Background/aims: Neuroendocrine tumors are usually slow growing and carry a prolonged prognosis. The presence of liver metastases significantly impairs long-term survival. The clinical experience with 28 patients admitted since 1981 for liver metastases from neuroendocrine tumors was retrospectively reviewed to analyze the clinical and surgical management and to evaluate their outcome.
Methodology: Surgery was indicated in 25 (89.2%) patients. Three had metachronous metastases. A correct diagnosis of these liver metastases was achieved before laparotomy in 15 (68.1%) of the remaining 22. The primary tumor site, unknown in 14/22 patients, was located during surgery only in 8 (57.1%).

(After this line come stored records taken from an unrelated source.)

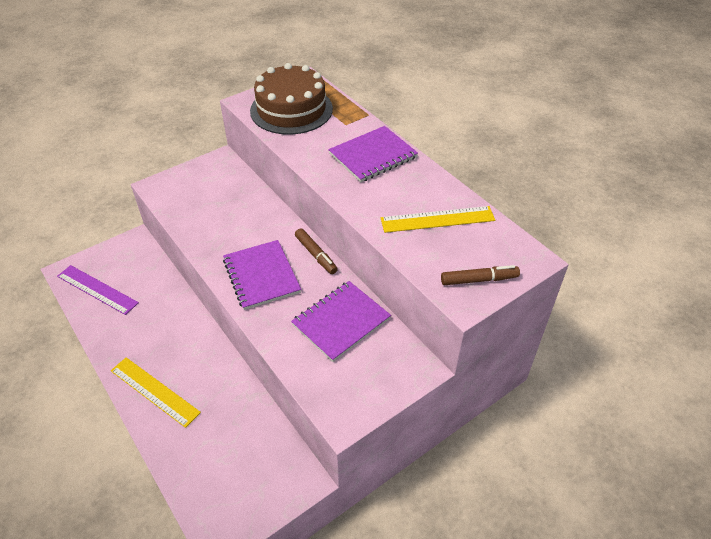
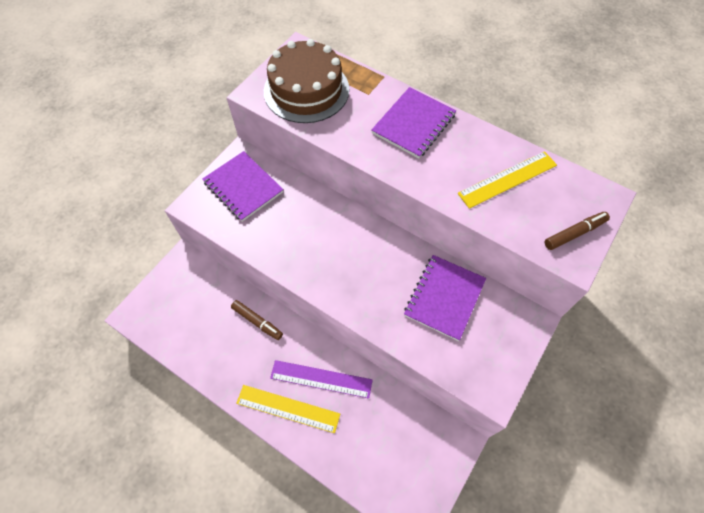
camera: 20 degrees left, 15 degrees up
(97, 289) = (175, 324): purple ruler -> purple ruler (321, 379)
(261, 276) = (349, 273): purple notebook -> purple notebook (243, 187)
(316, 255) = (387, 235): brown marker -> brown marker (257, 322)

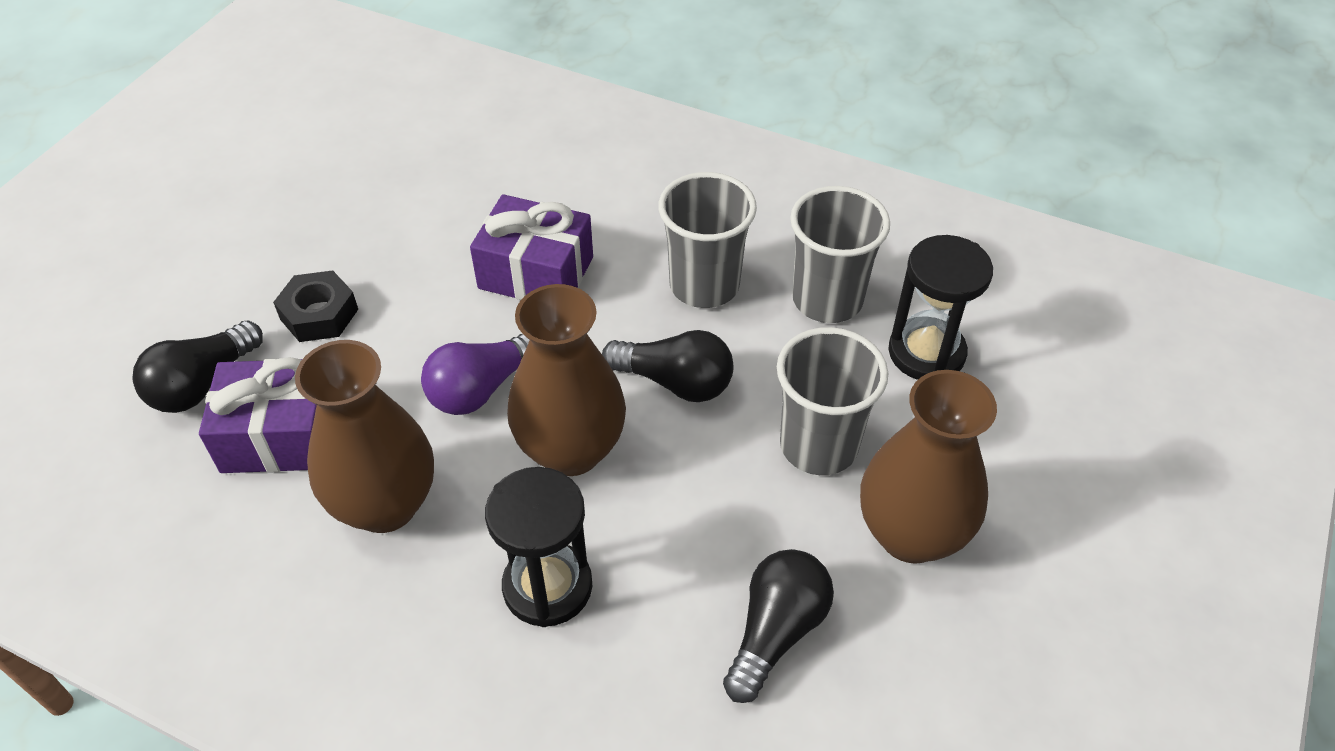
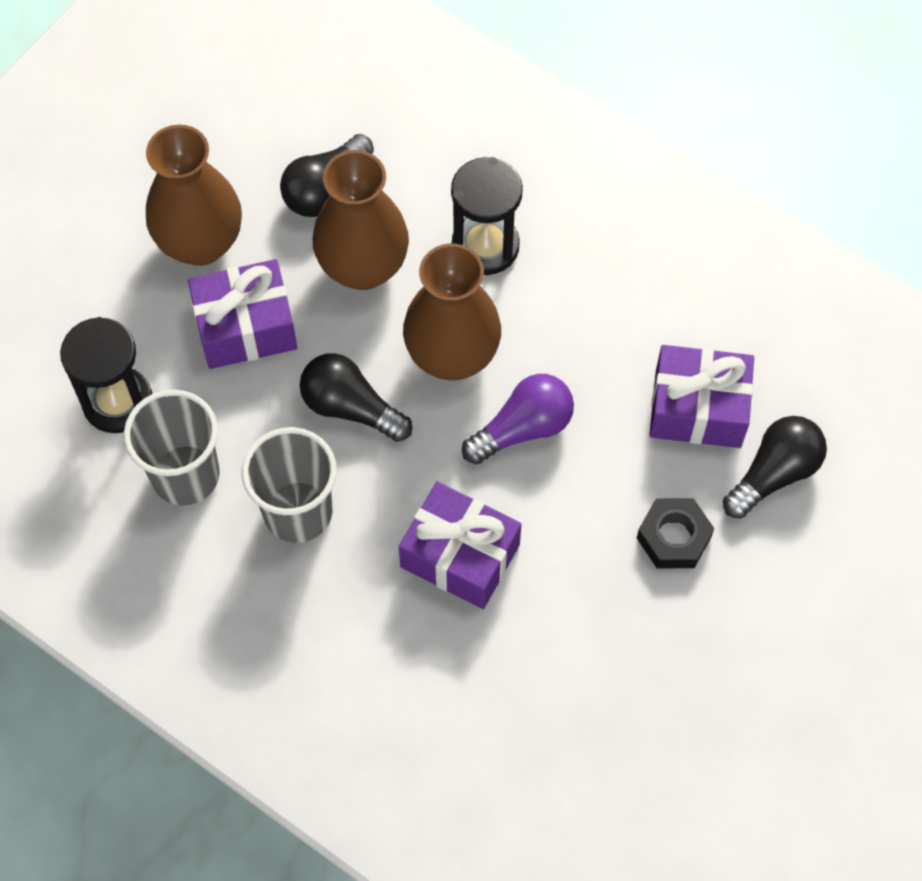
camera: 170 degrees left, 15 degrees up
(385, 505) = (607, 331): brown vase -> brown vase (363, 267)
(818, 446) = (245, 327): grey cup -> purple gift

Results: Due to tumoral spread, surgery was limited to exploration in 3 cases. Liver resections were performed in 19/22 patients (3 for palliation): 11/19 (57.9%) were major hepatectomies and in 8/19 (42.1%) cases they were accomplished by procedures for removing the primary tumor. Overall, curative procedures were carried out in 16/28 (57.1%). Resections were performed in 6 cases without the knowledge of the primary site. There was no operative mortality. Overall recurrence rate was 50.0%. Four-year actuarial survival was 92.6% after resection and 18.5% for patients that did not receive surgery (P < 0.001).
Conclusions: Our experience confirms that the small number of patients makes the management of liver metastases from neuroendocrine tumors difficult to plan. In consideration of the satisfactory results achieved with an aggressive policy of resection, we advise referral of these patients to specialized liver units where major hepatic procedures, even if extended, can be safely performed.